- **Your instructions**: Write out the stretch of the auto insurance fraud article from "The most common" through "York (24 percent)", word for word.

Fraud Adds Up to 17% to Auto Insurance Injury Claims: IRC

February 23, 2015

A new study estimates that fraud and claim “build-up” add between $5.6 billion and $7.7 billion in excess payments to auto injury claims paid in the United States.

The excess payments represented between 13 percent and 17 percent of total payments under the five main private passenger auto injury coverages, according to the study from the Insurance Research Council (IRC) of 2012 claims data.

Twenty-one percent of bodily injury (BI) claims and 18 percent of personal injury protection (PIP) claims closed with payment had what the study terms the “appearance” of fraud and/or build-up in 2012.

The most common type of abuse was claim build-up, defined as the inflation of otherwise legitimate claims; claims with appearance of build-up accounted for 15 percent of dollars paid for BI and PIP claims in 2012. Claims with the appearance of fraud and/or build-up were more likely than other claims to involve chiropractic treatment, physical therapy, alternative medicine, and the use of pain clinics.

The prevalence of apparent fraud and build-up varied widely among states, especially no-fault states. States with highest rates of fraud and build-up among PIP claims included:

  • Florida (31 percent)
  • New York (24 percent)
  • Massachusetts (22 percent)
  • Minnesota (22 percent)

“The costs associated with auto injury claim abuse make auto insurance more expensive for everyone,” said Elizabeth Sprinkel, senior vice president of the IRC. “Efforts to lower insurance costs must include measures aimed at reducing the amount of fraud and buildup in the system.”

The study, Fraud and Buildup in Auto Injury Insurance Claims, is based on more than 35,000 auto injury claims.

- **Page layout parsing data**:
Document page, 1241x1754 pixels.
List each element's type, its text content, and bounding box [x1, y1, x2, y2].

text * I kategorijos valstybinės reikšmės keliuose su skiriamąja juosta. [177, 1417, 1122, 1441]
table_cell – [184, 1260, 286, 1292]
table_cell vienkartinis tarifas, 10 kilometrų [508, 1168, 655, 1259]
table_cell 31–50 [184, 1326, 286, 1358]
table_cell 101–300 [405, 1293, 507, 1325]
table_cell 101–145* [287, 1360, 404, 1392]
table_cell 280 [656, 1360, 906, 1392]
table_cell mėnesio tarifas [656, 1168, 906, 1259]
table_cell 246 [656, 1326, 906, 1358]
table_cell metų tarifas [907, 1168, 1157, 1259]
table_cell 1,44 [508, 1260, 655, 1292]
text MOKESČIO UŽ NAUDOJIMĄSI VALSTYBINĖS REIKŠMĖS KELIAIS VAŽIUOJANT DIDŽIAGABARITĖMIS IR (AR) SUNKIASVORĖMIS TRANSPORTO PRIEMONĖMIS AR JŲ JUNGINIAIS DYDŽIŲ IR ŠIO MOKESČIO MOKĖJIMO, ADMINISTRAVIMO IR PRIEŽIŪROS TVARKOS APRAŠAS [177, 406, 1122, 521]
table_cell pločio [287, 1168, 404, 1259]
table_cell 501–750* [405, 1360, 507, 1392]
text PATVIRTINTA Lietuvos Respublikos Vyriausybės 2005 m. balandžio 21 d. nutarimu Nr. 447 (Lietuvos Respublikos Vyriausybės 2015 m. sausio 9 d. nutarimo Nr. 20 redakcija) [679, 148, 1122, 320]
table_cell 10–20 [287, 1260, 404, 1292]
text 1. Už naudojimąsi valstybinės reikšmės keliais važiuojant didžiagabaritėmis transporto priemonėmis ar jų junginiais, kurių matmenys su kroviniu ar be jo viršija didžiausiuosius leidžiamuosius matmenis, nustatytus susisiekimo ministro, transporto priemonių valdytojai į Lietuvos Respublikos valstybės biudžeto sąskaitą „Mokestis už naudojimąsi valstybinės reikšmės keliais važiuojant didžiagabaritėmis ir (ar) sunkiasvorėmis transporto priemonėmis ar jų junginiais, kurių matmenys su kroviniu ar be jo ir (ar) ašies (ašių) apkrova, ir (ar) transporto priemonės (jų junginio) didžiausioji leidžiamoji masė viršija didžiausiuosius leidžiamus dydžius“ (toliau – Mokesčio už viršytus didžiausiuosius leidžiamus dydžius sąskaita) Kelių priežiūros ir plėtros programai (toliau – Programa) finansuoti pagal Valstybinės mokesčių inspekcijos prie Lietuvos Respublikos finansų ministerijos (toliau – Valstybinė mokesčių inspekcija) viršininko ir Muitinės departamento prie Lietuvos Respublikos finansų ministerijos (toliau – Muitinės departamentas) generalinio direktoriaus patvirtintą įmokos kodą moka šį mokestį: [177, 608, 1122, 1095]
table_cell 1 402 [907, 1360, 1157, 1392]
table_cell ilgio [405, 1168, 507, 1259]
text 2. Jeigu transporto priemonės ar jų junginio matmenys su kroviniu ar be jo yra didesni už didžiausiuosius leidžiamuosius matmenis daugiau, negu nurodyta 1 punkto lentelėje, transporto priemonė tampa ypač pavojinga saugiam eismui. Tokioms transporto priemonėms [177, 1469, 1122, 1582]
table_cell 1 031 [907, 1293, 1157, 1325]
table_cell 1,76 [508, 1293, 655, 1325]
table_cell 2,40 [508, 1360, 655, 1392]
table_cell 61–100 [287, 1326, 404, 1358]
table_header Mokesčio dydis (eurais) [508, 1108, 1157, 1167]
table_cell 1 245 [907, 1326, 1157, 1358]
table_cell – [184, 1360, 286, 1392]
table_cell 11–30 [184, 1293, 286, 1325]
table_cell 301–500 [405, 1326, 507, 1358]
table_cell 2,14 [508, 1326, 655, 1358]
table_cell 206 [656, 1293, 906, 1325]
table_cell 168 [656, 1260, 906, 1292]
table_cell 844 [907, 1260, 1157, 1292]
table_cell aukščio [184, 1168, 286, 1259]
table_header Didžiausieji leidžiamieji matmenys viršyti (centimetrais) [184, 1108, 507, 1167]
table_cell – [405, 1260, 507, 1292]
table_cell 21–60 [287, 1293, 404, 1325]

- **Reply to the task**:
The most common type of abuse was claim build-up, defined as the inflation of otherwise legitimate claims; claims with appearance of build-up accounted for 15 percent of dollars paid for BI and PIP claims in 2012. Claims with the appearance of fraud and/or build-up were more likely than other claims to involve chiropractic treatment, physical therapy, alternative medicine, and the use of pain clinics.

The prevalence of apparent fraud and build-up varied widely among states, especially no-fault states. States with highest rates of fraud and build-up among PIP claims included:

  • Florida (31 percent)
  • New York (24 percent)